You got to know when to hold ’em, and know when to fold ’em — and when it comes to betting on human superiority in the game of poker, it may be time to fold ’em.
Carnegie Mellon University researchers laid their cards on the table in a study published this week in the journal Science, explaining how they designed their Libratus AI program to beat four professional poker players in no-limit Texas Hold’em.
Poker is different, in that one player doesn’t know exactly what the other players have in their hands. That leaves the door open for what would seem to be peculiarly human behaviors such as bluffing. It was once thought that such imperfect-information games would be tough to crack using machine learning.
Carnegie Mellon computer science professor Tuomas Sandholm and Ph.D. student Noam Brown showed how it could be done.
Libratus emerged victorious at the end of a 20-day competition with four poker pros, conducted in January at Pittsburgh’s Rivers Casino. The software program beat each of the players individually in the two-player game of Head’s-Up, No-Limit Texas Hold’em, and amassed more than $1.8 million in chips at the end of 120,000 hands.
Sandholm and Brown reported that Libratus defeated the humans by 14.7 big blinds per game, which is a decisive win by poker standards.
“The techniques in Libratus do not use expert domain knowledge or human data and are not specific to poker,” they said in the Science paper. “Thus, they apply to a host of imperfect-information games.”
And not just games: Making decisions on the basis of imperfect information is key to real-world strategic interactions such as business negotiations, finance, cybersecurity and military planning.
So how’d the researchers do it? They used a triple-pronged approach. First, they developed an algorithm that simplifies the 10121 decision points in a typical poker game. The algorithm produces an abstract blueprint for game play that’s detailed for the early rounds of betting, but looser for the later rounds.
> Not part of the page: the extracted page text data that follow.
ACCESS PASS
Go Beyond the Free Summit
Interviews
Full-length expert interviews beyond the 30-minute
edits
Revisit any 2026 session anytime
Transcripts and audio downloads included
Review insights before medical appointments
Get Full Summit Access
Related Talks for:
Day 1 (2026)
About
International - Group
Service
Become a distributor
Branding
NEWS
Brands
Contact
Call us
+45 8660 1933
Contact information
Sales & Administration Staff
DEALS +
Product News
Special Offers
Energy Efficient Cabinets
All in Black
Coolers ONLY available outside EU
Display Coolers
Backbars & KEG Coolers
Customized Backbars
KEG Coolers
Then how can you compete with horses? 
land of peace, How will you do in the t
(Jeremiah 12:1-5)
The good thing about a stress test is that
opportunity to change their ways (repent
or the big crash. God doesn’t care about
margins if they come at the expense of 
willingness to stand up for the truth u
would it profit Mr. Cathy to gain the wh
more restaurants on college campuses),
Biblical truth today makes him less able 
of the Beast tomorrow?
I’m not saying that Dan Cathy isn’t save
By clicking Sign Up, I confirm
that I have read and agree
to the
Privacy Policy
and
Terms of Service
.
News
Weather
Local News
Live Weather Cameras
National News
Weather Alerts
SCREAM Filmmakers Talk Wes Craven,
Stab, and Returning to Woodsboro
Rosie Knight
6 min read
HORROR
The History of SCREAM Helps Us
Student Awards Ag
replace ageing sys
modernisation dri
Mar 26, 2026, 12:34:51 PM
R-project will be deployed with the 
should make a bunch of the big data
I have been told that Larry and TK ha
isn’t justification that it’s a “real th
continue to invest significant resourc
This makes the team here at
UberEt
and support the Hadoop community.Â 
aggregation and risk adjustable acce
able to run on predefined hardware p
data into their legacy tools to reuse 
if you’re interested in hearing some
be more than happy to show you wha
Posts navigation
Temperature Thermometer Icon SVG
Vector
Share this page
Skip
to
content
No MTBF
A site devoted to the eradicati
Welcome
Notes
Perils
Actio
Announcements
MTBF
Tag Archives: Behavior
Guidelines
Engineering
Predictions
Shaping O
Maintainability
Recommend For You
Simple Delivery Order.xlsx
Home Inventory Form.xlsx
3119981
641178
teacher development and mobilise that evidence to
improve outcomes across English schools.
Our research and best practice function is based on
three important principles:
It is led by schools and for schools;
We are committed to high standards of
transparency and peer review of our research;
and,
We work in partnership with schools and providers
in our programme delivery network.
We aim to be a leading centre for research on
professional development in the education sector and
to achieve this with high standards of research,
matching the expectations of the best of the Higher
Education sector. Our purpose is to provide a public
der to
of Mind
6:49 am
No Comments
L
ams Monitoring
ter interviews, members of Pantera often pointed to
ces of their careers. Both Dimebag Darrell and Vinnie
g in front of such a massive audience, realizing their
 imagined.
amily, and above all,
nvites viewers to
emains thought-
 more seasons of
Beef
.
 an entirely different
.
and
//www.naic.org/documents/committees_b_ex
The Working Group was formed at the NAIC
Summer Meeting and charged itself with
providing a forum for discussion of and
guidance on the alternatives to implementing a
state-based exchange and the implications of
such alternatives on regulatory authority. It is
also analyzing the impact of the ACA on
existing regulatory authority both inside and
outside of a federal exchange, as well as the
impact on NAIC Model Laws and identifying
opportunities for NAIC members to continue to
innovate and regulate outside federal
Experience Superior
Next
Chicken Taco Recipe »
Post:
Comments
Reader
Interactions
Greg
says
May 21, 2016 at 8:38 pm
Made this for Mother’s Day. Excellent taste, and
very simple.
“Intuitively, there is little difference between a king-high flush and a queen-high flush,” Brown explained in a news release. “Treating those hands as identical reduces the complexity of the game and, thus, makes it computationally easier.”
As the game progresses to its climax, a second software module fine-tunes the blueprint based on the state of play, and figures out its strategy going forward in real time. If an opposing player makes a move that the strategy doesn’t anticipate, the strategy is reworked to incorporate that unexpected move. This part of the process is called nested subgame solving.
The third module, known as the self-improver, analyzes how much Libratus’ opponent is betting to detect potential gaps in its strategy. The software uses that information to fill the gaps with new branches in its decision tree.
The triple-play strategy bested a different poker-playing AI known as Baby Tartanian8, and went on to clean up in the 20-day match against professional Texas Hold’Em players Jason Les, Dong Kim, Daniel McCauley and Jimmy Chou.
“The most surprising thing was its ability to adjust, its ability to just learn every day and get better,” Chou said in a Carnegie Mellon video about the match. “It’s been taxing on us to try to find weaknesses.”
Les said that “you really have to pry every chip you can out of Libratus’ hands,” but added that the program didn’t shy away from big bets.
“You don’t often see play like Libratus, where it’s like 250 percent, 500 percent — all in for like $2,000 in the middle? Libratus is all in for $19,000,” Les said.
To some, Carnegie Mellon’s experiment may sound like a “Futurama” episode. “No need for an AI-induced nuclear war. The machines can just take our money in high-stakes poker games,” Alex Hanshaw, director of engineering at California-based Actian, joked in a tweet.
But Sandholm said the implications are deadly serious.
“If we are able to show that the best AI has surpassed the quality of the best humans in strategic thinking under imperfect information, that would have tremendous implications,” he said.
Libratus’ technology has been exclusively licensed to Strategic Machine Inc., a company founded by Sandholm to apply strategic reasoning technologies to a range of applications. The National Science Foundation and the Army Research Office supported the research.